Study text:
------

Browning Automatic Rifle
Proof that even John Moses Browning's failures could still be incredibly successful, the BAR was originally designed as a "walking fire" gun, a WW 1 concept for an automatic weapon that could be fired from the hip by a soldier crossing no man's land to support his comrades. In the event, the BAR was vastly too heavy for such an application (due to it using the full-power .30-06 cartridge; it would be decades later before "intermediate" cartridges appeared and made this concept workable in the form of the assault rifle), being twice the weight of an M1 Garand; it was instead employed as a light machine gun, used to give the infantry squad additional firepower and range. Despite being widely adopted, it had a number of flaws as a support weapon; in particular, it lacked any facility for changing barrels quickly or accepting a belt feed, instead only able to use 20-round magazines. On top of that it it was too light a weapon to use in this role - controlling it while firing fully automatic was relatively difficult. This effectively made it a very heavy battle rifle rather than a true light machine gun. In spite of these shortcomings, it continued in service with the US military right into the Vietnam war, eventually being replaced by the M60; the US National Guard continued to use it into the 70s, and some countries continued to use the BAR all the way into the 1990s. The modern FN MAG/M240 is also based in part on the BAR's action, except flipped upside down and adapted to belt-feed.
- Anything set during World War 2 and featuring the US military is likely to include the BAR being hefted by a squad's automatic rifleman. In videogames, it's typically the period equivalent of a BFG.
- It's also popular as a BFG in crime stories set in the first half of the twentieth century: Truth in Television, as a number of gangs famously used the weapon, most notoriously Clyde Barrow of Bonnie and Clyde, who used a shortened version stolen from a National Guard armory and found it was capable of shooting right through police cars. He was killed using a variant of the same weapon, the Colt Monitor.
- Reiben is the designated BAR man of the squad in Saving Private Ryan
- Mooks in The Rundown
- Weapon of Choice for Creepy Twins Hansel and Gretel in Black Lagoon, though one must wonder how they're exactly able to fire it on full auto and stay on their feet.
- Featured in L.A. Noire, most prominently in the case "Manifest Destiny."

------

Exercise set:
A: Write out the stretch of the Browning Automatic Rifle entry from "- It's also" through "on their feet.".
B: Name every firearm other than the BAR itself that the Browning Automatic Rifle entry mentions by name.

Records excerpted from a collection
------

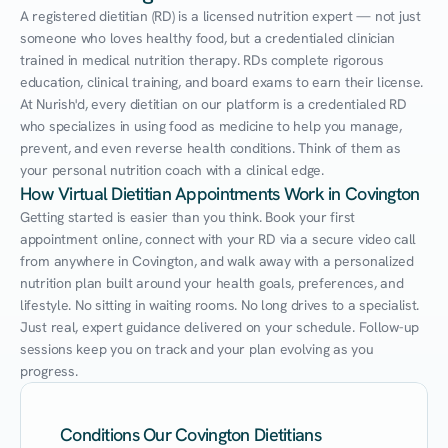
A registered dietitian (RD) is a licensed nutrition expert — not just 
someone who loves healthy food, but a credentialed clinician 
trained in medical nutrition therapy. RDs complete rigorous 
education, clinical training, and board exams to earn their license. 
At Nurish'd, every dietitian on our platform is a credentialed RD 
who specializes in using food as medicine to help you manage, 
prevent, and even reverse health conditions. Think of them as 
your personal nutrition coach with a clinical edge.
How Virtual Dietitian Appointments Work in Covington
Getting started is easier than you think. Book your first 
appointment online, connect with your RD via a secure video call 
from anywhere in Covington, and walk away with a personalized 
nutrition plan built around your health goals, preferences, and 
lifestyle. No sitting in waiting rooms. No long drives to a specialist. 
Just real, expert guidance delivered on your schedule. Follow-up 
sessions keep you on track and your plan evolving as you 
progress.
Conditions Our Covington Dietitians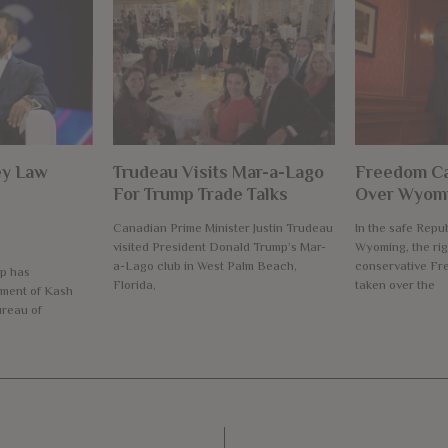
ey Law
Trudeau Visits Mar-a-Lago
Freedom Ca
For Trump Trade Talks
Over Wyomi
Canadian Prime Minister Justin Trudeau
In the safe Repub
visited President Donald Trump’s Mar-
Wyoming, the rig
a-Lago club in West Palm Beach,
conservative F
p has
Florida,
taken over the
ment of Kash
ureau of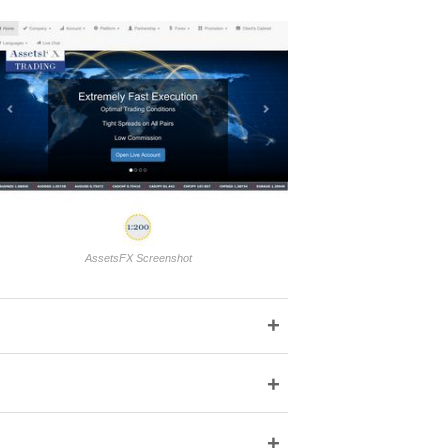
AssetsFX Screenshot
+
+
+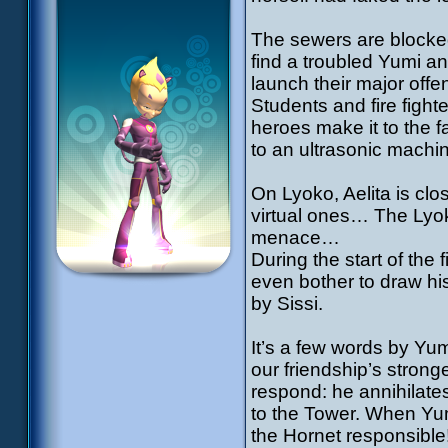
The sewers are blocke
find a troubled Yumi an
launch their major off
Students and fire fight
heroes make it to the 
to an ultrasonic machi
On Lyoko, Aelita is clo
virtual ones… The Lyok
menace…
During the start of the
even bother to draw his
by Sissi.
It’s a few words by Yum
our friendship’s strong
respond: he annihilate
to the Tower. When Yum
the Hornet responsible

------

Answers for the tasks:
A:
- It's also popular as a BFG in crime stories set in the first half of the twentieth century: Truth in Television, as a number of gangs famously used the weapon, most notoriously Clyde Barrow of Bonnie and Clyde, who used a shortened version stolen from a National Guard armory and found it was capable of shooting right through police cars. He was killed using a variant of the same weapon, the Colt Monitor.
- Reiben is the designated BAR man of the squad in Saving Private Ryan
- Mooks in The Rundown
- Weapon of Choice for Creepy Twins Hansel and Gretel in Black Lagoon, though one must wonder how they're exactly able to fire it on full auto and stay on their feet.

B: M1 Garand, M60, FN MAG/M240, Colt Monitor